▸ DOCUMENT PASSAGE:
▶

Muddy water soaked blankets and mattresses in tents in a camp in Khan Younis and fragile shelters were propped up with old pieces of wood. Children wearing flip-flops and light clothing ill-suited for winter waded through the freezing puddles, which turned dirt roads into rivers. Some people used shovels to try to push the water out of their tents.
Nowhere to escape the rain
“We drowned last night,” said Majdoleen Tarabein, a woman displaced from Rafah in southern Gaza. “Puddles formed, and there was a bad smell. The tent flew away. We don’t know what to do or where to go.”
She showed blankets and the remaining contents of the tent, completely soaked and covered in mud, as she and family members tried to wring them dry by hand.
“When we woke up in the morning, we found that the water had entered the tent,” said Eman Abu Riziq, also displaced in Khan Younis, as she pointed to a puddle just outside. “These are the mattresses — they are all completely soaked. My daughters’ belongings were soaked. The water is entering from here and there,” she said, gesturing toward the ceiling and the corners of the tent. Her family is still reeling from her husband’s recent death, and the constant struggle to stay dry in the winter rains.

◀

▸ Stored data entries:
▶

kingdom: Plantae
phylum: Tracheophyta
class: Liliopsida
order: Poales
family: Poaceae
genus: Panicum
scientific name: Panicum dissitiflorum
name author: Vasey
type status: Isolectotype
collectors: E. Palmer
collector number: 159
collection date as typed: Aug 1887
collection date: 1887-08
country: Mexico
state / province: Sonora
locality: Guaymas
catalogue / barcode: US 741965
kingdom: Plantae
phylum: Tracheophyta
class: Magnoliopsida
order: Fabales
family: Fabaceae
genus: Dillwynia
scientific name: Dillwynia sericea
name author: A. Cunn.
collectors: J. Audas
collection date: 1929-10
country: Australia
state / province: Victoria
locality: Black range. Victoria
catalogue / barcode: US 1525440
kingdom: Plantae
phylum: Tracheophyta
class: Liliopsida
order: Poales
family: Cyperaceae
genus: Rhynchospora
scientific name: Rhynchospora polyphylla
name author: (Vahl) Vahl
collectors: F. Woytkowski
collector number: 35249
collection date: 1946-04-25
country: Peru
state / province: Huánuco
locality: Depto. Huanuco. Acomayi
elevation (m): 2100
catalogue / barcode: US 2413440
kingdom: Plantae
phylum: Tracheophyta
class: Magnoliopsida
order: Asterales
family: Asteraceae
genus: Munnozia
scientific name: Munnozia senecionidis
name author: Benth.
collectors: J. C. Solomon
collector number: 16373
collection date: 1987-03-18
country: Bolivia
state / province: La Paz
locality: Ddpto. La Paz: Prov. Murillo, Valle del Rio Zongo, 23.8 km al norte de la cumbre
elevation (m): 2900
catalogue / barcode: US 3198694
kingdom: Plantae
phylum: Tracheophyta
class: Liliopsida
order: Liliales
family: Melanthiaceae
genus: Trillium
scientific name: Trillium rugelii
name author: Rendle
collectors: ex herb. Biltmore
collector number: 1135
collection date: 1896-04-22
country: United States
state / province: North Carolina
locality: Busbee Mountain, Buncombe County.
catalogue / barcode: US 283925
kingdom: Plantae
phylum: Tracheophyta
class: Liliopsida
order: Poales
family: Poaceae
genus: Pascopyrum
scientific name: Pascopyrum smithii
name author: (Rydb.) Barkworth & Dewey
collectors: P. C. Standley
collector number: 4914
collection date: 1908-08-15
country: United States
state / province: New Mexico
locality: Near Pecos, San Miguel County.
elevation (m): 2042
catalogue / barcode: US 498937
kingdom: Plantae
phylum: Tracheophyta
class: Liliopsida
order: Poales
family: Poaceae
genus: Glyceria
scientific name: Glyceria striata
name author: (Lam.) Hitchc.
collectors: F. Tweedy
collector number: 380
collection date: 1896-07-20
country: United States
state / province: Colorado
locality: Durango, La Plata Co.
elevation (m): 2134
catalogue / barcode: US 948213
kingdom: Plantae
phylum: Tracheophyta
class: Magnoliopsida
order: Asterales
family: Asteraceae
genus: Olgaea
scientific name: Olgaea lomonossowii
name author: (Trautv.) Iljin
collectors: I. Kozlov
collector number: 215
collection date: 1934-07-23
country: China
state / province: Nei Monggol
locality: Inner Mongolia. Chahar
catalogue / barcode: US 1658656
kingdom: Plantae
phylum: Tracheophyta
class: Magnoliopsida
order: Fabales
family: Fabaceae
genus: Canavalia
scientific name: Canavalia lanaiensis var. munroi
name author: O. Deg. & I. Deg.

◀

▸ REQUIRED ACTION: Can you go on with the passage about rainwater flooding displaced families' tents in Khan Younis, starting right after its final sentence? The entries are separate from the passage about the Khan Younis tent camp.

▸ EXPECTED ANSWER:
At least 12 people, including a 2-week-old infant, have died since Dec. 13 from hypothermia or weather-related collapses of war-damaged homes, according to Gaza’s Health Ministry, part of the Hamas-run government.
Emergency workers warned people not to stay in damaged buildings because they could collapse at any moment. But so much of the territory reduced to rubble, there are few places to escape the rain. In July, the United Nations Satellite Center estimated that almost 80 percent of the buildings in Gaza have been destroyed or damaged.
Since a ceasefire between Israel and Hamas went into effect on Oct. 11, 414 people have been killed and 1,142 wounded in Gaza, according to the Health Ministry. The overall Palestinian death toll from the war has risen to at least 71,266. The ministry, which does not distinguish between militants and civilians in its count, is staffed by medical professionals and maintains detailed records viewed as generally reliable by the international community.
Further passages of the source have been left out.